TASK DETAILS:
From the items below, reproduce without any change the lines between the line holding "تحليل سوق الذكاء" and the line holding "segment dominated the", inclusive.

-- DATA UNDER STUDY follows --

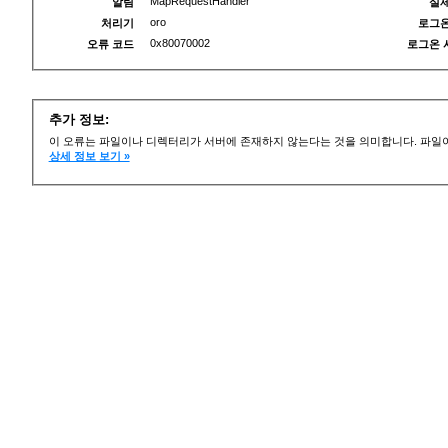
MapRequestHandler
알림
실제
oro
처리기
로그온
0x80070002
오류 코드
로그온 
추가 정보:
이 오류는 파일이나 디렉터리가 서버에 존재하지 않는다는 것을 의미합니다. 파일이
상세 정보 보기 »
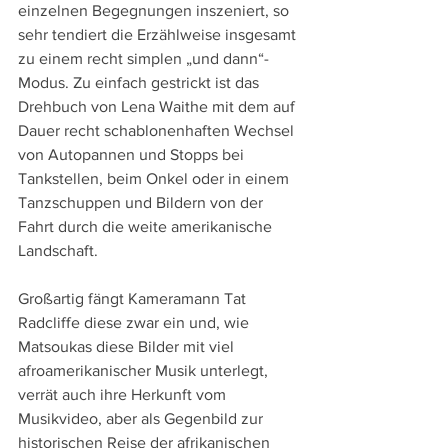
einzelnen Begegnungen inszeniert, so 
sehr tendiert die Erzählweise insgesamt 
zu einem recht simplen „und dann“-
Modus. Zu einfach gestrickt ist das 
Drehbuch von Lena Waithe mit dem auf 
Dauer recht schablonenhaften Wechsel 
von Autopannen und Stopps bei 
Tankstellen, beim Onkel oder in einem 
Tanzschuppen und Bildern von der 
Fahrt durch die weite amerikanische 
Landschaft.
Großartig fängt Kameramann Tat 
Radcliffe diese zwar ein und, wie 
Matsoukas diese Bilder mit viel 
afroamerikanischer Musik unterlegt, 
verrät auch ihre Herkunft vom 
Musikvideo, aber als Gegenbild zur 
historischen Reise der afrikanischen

-- DATA UNDER STUDY concluded --
-- DATA UNDER STUDY follows --

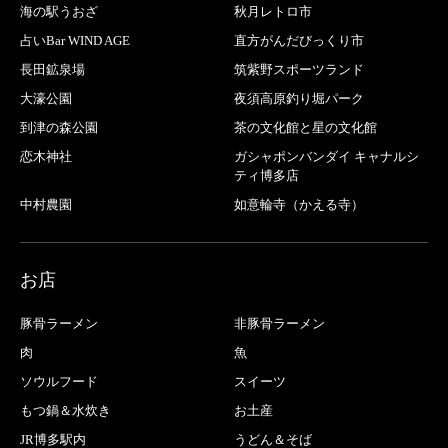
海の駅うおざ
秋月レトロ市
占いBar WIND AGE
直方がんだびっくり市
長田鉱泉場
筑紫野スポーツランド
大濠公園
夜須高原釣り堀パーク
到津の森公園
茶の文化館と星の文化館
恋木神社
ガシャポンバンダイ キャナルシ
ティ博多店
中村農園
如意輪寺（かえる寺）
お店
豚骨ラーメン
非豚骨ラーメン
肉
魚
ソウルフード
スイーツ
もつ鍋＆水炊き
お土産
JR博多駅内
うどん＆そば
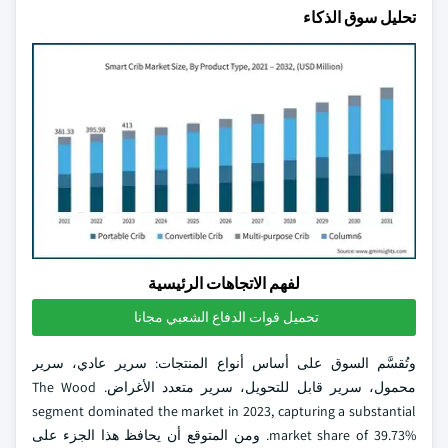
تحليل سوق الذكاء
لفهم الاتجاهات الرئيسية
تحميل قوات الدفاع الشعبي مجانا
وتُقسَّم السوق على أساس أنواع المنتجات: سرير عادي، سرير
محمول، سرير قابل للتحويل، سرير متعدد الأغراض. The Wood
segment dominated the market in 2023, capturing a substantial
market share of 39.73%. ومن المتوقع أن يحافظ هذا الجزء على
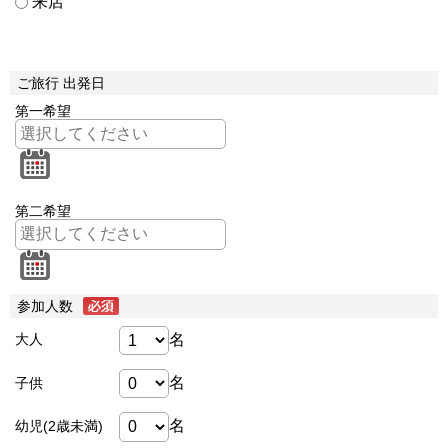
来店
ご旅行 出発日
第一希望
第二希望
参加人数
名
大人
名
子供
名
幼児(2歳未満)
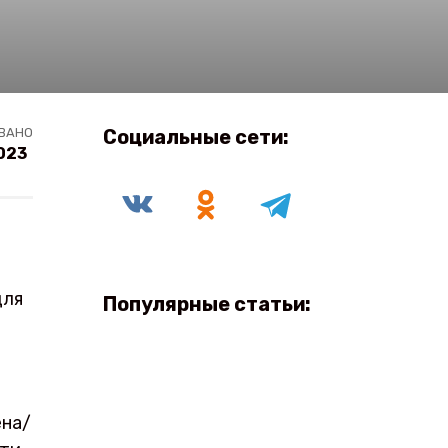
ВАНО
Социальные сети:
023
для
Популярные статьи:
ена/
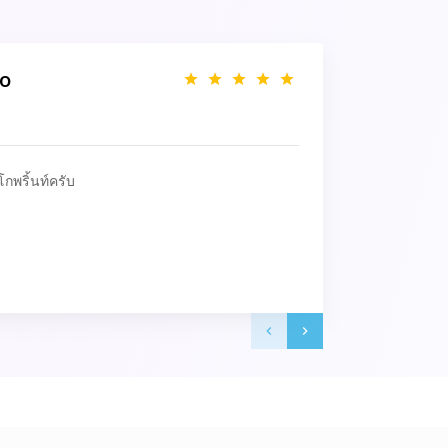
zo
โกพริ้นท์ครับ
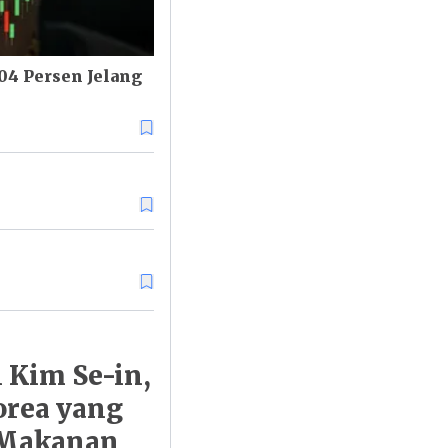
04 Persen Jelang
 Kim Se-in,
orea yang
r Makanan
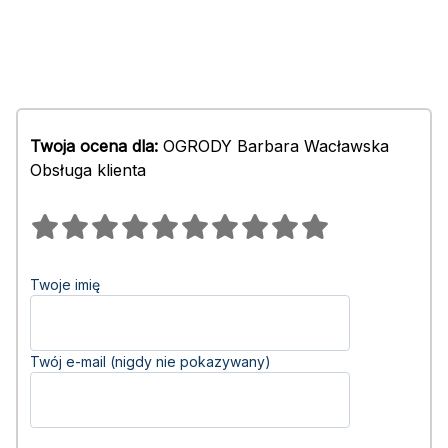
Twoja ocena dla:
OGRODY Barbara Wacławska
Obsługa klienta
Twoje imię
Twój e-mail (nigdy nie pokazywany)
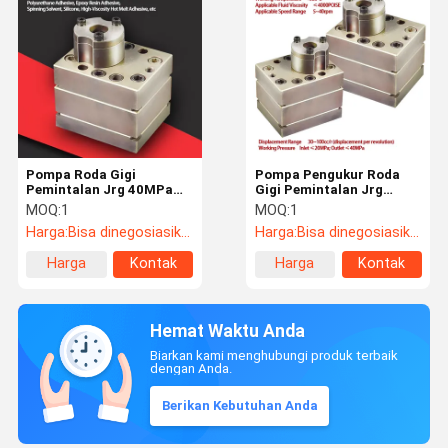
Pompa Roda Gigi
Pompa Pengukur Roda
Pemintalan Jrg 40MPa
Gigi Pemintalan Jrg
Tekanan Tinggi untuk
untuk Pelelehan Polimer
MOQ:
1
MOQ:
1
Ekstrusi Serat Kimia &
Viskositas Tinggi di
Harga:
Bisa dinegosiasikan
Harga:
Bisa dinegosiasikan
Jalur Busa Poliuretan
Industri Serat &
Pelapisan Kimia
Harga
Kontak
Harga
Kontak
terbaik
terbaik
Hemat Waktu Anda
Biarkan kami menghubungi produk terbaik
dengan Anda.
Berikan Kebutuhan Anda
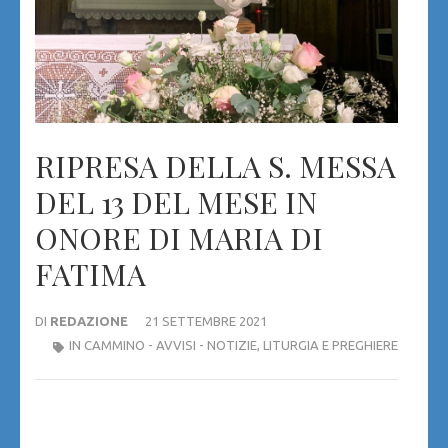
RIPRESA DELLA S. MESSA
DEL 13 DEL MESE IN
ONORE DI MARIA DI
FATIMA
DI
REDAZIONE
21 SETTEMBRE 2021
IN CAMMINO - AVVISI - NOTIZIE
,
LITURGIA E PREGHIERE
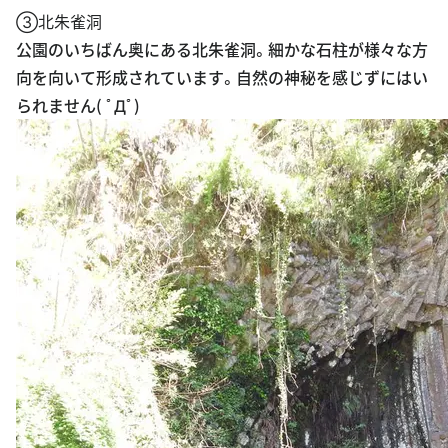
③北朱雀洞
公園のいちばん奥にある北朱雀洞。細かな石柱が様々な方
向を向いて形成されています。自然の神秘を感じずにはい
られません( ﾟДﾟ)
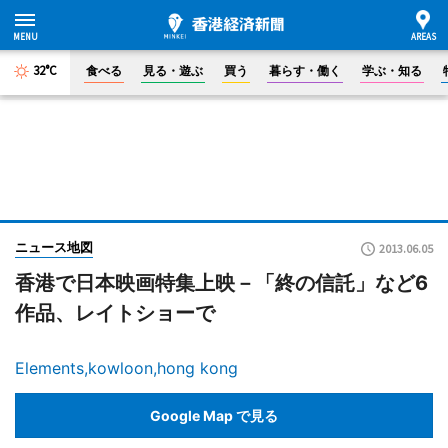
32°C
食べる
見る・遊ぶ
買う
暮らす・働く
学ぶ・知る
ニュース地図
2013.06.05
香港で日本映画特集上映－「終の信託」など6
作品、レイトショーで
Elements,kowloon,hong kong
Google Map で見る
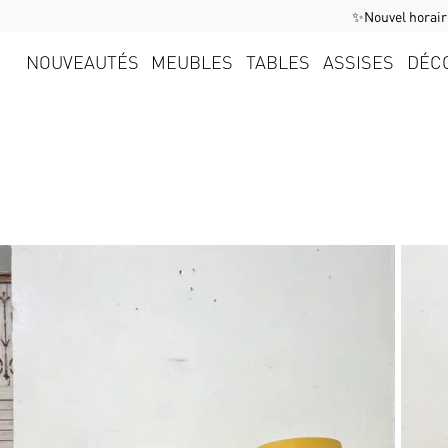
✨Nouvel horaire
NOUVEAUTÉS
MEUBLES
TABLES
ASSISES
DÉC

-- DATA UNDER STUDY concluded --

EXERCISE SOLUTION:
تحليل سوق الذكاء
لفهم الاتجاهات الرئيسية
تحميل قوات الدفاع الشعبي مجانا
وتُقسَّم السوق على أساس أنواع المنتجات: سرير عادي، سرير
محمول، سرير قابل للتحويل، سرير متعدد الأغراض. The Wood
segment dominated the market in 2023, capturing a substantial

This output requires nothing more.